CREATE TRIGGER TR_UPD_CUSTOMER ON dbo.CUSTOMER
FOR UPDATE
AS
DECLARE @nRowsChanged int
DECLARE @cOldAddr CHAR(40)
DECLARE @cNewAddr CHAR(40)
DECLARE @nCustKey Integer
DECLARE @dLastUpdate DateTime
SET @dLastUpdate = GETDATE()
SET @nRowsChanged = @@ROWCOUNT
IF @nRowsChanged > 0 --was at least one row updated?
BEGIN
-- update the date/time stamp in customer (assuming you use a lastupdate)
UPDATE CUSTOMER SET LASTUPDATE=@dLastUpdate FROM CUSTOMER WHERE CustKey = @nCustKey
-- grab the oldvalue and newvalue, and also get the unique customer key
SET @cOldAddr = (SELECT Address FROM Deleted)
SET @cNewAddr = (SELECT Address FROM Inserted)
SET @nCustKey = (SELECT CustKey FROM Inserted)
IF @cOldAddr <> @cNewAddr -- compare, and insert into an application DB log
BEGIN
INSERT INTO DBLog (TableName, LogKey, ColName, OldVal, NewVal)
VALUES ('CUSTOMER', @nCustKey, 'Address',@cOldAddr, @cNewAddr)
END
END
One note...in SQL Server, if multiple rows are updated in one UPDATE statement, the update trigger fires ONCE, not one for every row. So you'd need to restructure things in the querying of INSERTED and DELETED to make sure you're doing it one row at a time.
(In my example, I'm querying address from INSERTED and DELETED directly into a variable, on an assumption that only one row would ever be updated at a time. That would generate an error if someone did a mass UPDATE of multiple rows in one statement, because INSERTED/DELETED have multiple rows. So again, you'd need to loop through for each custkey that's in INSERTED, unless there's a better way to do it.)
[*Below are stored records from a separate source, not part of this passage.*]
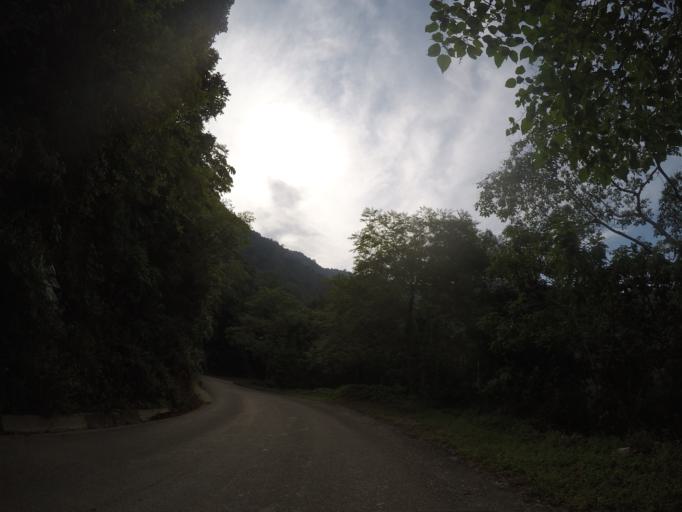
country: MX
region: Oaxaca
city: Pluma Hidalgo
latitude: 15.9496
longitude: -96.4429
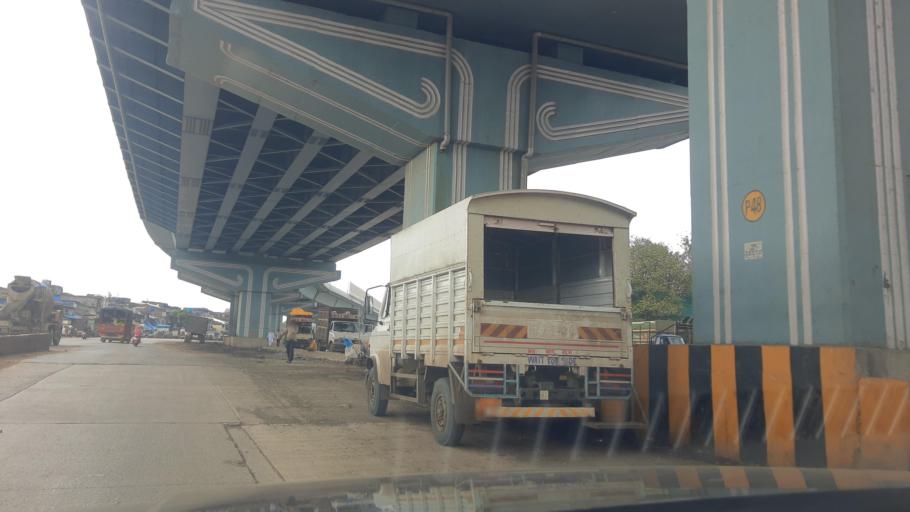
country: IN
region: Maharashtra
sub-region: Mumbai Suburban
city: Mumbai
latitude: 19.0564
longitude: 72.9301
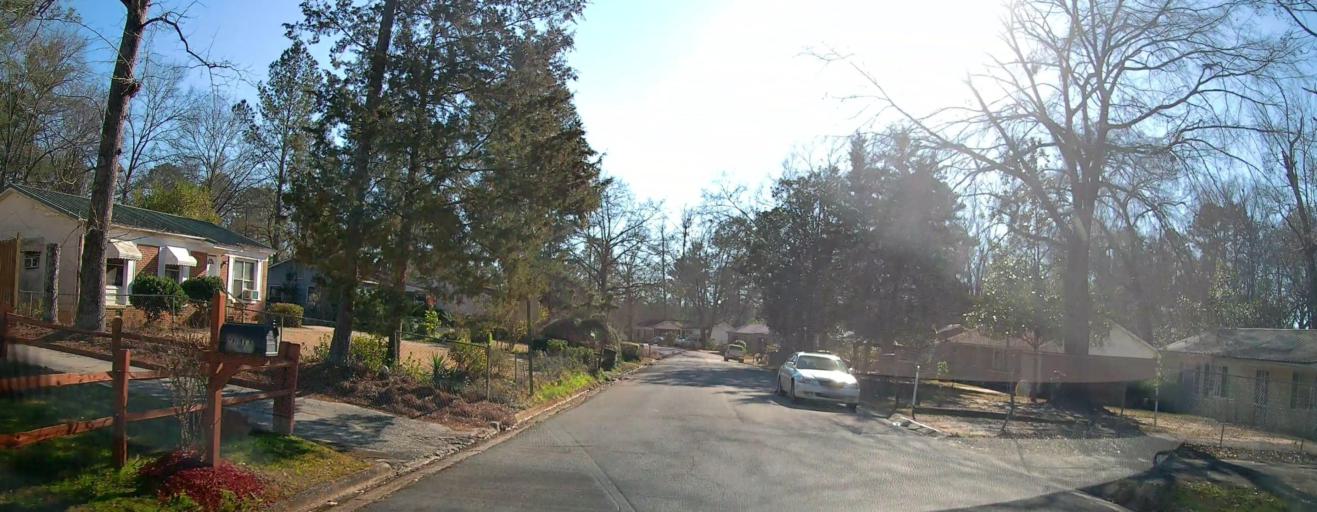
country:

This is just a stripped down version of an application logging function that I use, but hopefully it should give you some ideas. I write additional info to the log (who the user was, what time did it occur, etc.) I also made it generic, as I loop through the columns in a data dictionary table as opposed to listing them out (which wound up being a real adventure, because I had to get into dynamic sql).
But hopefully this should give you an idea.